Steve, how about the guy in a
bit of a flap with his pants on fire? There he is having to
divert to an alternate airport in an emergency. An airport that
he is very likely to be unfamiliar with. Now it seems that on
top of dealing with the seat back pockets behind him that are
always stuffed full of sick sacks and old Sectional Chart, now
he will need to have a sizable box full of AFD's and nerves of
steel to maintain the calm collected demeanor of a pilot under
pressure while he deftly juggles the joy stick, his useless
chart and the fire extinguisher, only now you can add looking up
the frequency in the AFD if he is to declare his emergency to
the local traffic. All this with his damn pants on fire? Let's
hope he has a functional autopilot on board.
OK, I
hear you saying it Steve... "Who has time to dial in a
frequency on the radio when his pants are on fire for goodness
sake!" And as usual you are absolutely right, but then,
what if he arrives at a busy little airport like Carol County
(TSO) for instance; where the home made pies are frankly second
to none anywhere in the world, and the traffic resembles the
approach to an Apiary on an afternoon in June (no Steve that has
nothing to do with Monkies, an Apiary is a cluster of bee hives,
get it?) and at an airport like TSO, which as you know has no
taxiways, it seems misbegotten to rob the chart user of unicom
frequency information and force some poor unfortunate pilot who
made the mistake of having both a Roman candle and a bic lighter
in his back pocket... (hey, you may laugh, but its still
perfectly legal to smoke in the cockpit if you like and there is
nothing in the FAR's about fireworks) so poor old Sparky now has
to reach behind him and fumble around in the seat back pocket in
order to dig out the AFD and go to the index and figure out the
airport's proper name because they are not listed by the name on
the chart, to find the unicom frequency with sparks and smoke
pouring out of his Bermuda shorts.
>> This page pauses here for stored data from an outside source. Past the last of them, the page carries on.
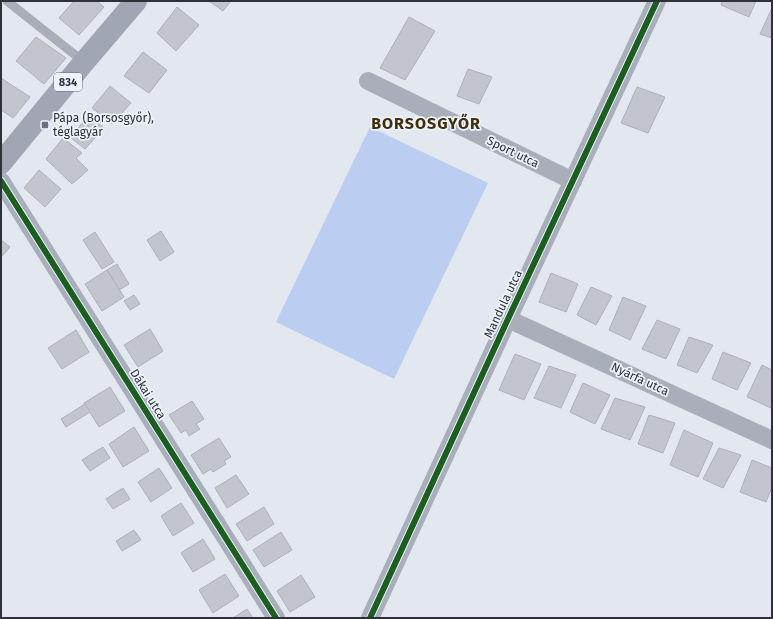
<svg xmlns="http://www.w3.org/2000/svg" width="773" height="619" font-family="'Fira Sans',sans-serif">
<rect width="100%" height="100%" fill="#e3e7ef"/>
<!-- green -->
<polygon fill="#bbcef1" points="370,127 488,183 394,379 276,322"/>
<!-- building -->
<g fill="#c3c5cc" stroke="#adb1b6">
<polygon points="74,1 97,1 104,7 79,35 59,18"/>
<polygon points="209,1 231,1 223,11"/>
<polygon points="722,1 756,1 749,17 721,5"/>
<polygon points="177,7 199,25 176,51 157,33"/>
<polygon points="772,8 772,38 760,34"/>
<polygon points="409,17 435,31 405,80 380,68"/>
<polygon points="36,37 66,58 44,84 16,61"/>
<polygon points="143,52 167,70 149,93 124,76"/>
<polygon points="468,69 492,77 479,104 457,96"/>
<polygon points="1,78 30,97 13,118 1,110"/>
<polygon points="110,86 131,103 112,124 92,108"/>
<polygon points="637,87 665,97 648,133 621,123"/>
<polygon points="89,116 104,128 85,149 70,137"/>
<polygon points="63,138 82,153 76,158 88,170 72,184 46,159"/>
<polygon points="39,170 61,189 45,207 24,188"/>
<polygon points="161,231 174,252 160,261 147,240"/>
<polygon points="95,232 114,262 102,269 83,240"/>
<polygon points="1,240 10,247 1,257"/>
<polygon points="117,264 129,284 119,290 107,270"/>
<polygon points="107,270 124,297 102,311 85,284"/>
<polygon points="551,273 578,284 566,312 539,302"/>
<polygon points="591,287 612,296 596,325 577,315"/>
<polygon points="134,295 140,304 130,310 124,301"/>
<polygon points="623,297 646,306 630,340 609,330"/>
<polygon points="657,320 680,329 666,359 642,349"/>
<polygon points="150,329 163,351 138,367 124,345"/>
<polygon points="76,330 89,352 62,369 48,348"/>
<polygon points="689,337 713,345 697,373 677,365"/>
<polygon points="723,352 751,363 737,390 712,379"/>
<polygon points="515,354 541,364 524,400 499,390"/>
<polygon points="762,365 772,370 772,406 771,408 747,397"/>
<polygon points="549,366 576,375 561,408 534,398"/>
<polygon points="583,383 610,395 595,424 570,412"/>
<polygon points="110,387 125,411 99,427 84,403"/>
<polygon points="615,398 645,407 630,440 601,429"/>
<polygon points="192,401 204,419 196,424 200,429 189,436 186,430 181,433 169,415"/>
<polygon points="85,404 90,412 66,427 61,419"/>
<polygon points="649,415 675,423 663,453 638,444"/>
<polygon points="134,427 149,451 123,467 109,444"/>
<polygon points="684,430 713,443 698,477 670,465"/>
<polygon points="219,438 231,457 224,461 226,464 213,472 211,469 203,474 191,455"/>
<polygon points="103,447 110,458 90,471 82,460"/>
<polygon points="719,448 741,455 723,488 703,479"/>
<polygon points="752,460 772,468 772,487 766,502 740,492"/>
<polygon points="159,468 172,488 151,502 138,482"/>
<polygon points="236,475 249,494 227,508 215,488"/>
<polygon points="123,488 130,499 113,509 106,499"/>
<polygon points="181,503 194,523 173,536 161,516"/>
<polygon points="264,507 274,524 247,541 236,524"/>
<polygon points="134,530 141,540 122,551 116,541"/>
<polygon points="281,532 292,550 264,567 253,550"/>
<polygon points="203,539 215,559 193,572 181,553"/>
<polygon points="225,574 239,596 213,613 199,590"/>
<polygon points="301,575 315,597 290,612 277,591"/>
<polygon points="247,609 253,618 233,618"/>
</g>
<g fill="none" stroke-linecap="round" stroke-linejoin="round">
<!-- service -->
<polyline stroke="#a8afba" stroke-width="9" points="7,1 84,62"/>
<!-- minor -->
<g stroke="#a8afba" stroke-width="18">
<polyline points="368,81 573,181"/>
<polyline points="1,181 276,618"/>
<polyline points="508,319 772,440"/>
<polyline points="370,618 508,319 657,1"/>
</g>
<!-- primary -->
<polyline stroke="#a0a6b4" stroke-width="22" points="1,163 84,62 136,1"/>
<!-- cycleway casing -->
<g stroke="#edf3fe" stroke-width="8">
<g id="cycleway">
<polyline points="1,181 276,618"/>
<polyline points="370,618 508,319 657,1"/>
</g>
</g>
<!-- cycleway -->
<use href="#cycleway" stroke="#1b5e20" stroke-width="6"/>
</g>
<!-- markers -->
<rect fill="#6d7177" stroke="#edf3fe" stroke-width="1.5" x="41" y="121" width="8" height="8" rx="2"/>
<g text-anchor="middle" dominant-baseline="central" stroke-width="3.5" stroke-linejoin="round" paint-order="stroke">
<!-- shield labels -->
<rect fill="#edf3fe" stroke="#676b72" stroke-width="1" x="54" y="73" width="28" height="18" rx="3"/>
<g font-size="11" font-weight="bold" fill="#2e3136">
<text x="68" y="82">834</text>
</g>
<!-- poi labels -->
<g font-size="12" fill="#2e3136" stroke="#edf3fe" text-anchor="start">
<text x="53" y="118">Pápa (Borsosgyőr),<tspan x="53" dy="14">téglagyár</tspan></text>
</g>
<!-- street labels -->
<g font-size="12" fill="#2e3136" stroke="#edf3fe">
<text transform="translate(513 152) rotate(26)">Sport utca</text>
<text transform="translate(503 304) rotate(-65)">Mandula utca</text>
<text transform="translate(640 379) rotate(25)">Nyárfa utca</text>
<text transform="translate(148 394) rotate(58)">Dákai utca</text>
</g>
<!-- district labels -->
<g font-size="16" font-weight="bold" letter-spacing="1" fill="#412f07" stroke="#edf3fe">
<text x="426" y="123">BORSOSGYŐR</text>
</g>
</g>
<!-- border -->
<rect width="773" height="619" fill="none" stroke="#2e3136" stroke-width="4"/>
</svg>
Especially if just as he gets
on final, some sleepy pilot down there on the ground, full of
the perfect pie crust and a delicious mixture of exotic fruit
compote, is now fixing to back taxi on to the runway from the
midway point! And if that's not bad enough, it gets worse!
Gone
also are the altitude limits on class B airspace. Obviously the
FAA has not been getting enough airspace infractions, sp they
must have bribed someone at NOS to omit class be floor and
ceiling altitudes too. This is the equivalent to poking out one
of the pilot's eyes with a sharp stick. Good grief. Do you
suppose this has got something to do with Obama being in the
White House? Are we cutting back on ink for navigation charts to
pay for this new fancy european style health care fiasco? I
don't get it Steve. This is the craziest damn thing I have ever
seen from any government agency: ever!. This could be the spark
that ignites the next revolution! Well, I am just not going to
use current charts anymore. So there. They are worthless now
anyway. That's all there is to it. I will cancel my subscription
today Its safer to use the old ones that have more information
on them. Just ask that pilot with the scorched and smoldering
underwear.
Hey, wait a minute, Sportys sent me a Wac
chart! I ordered all Sectionals, why those idiots!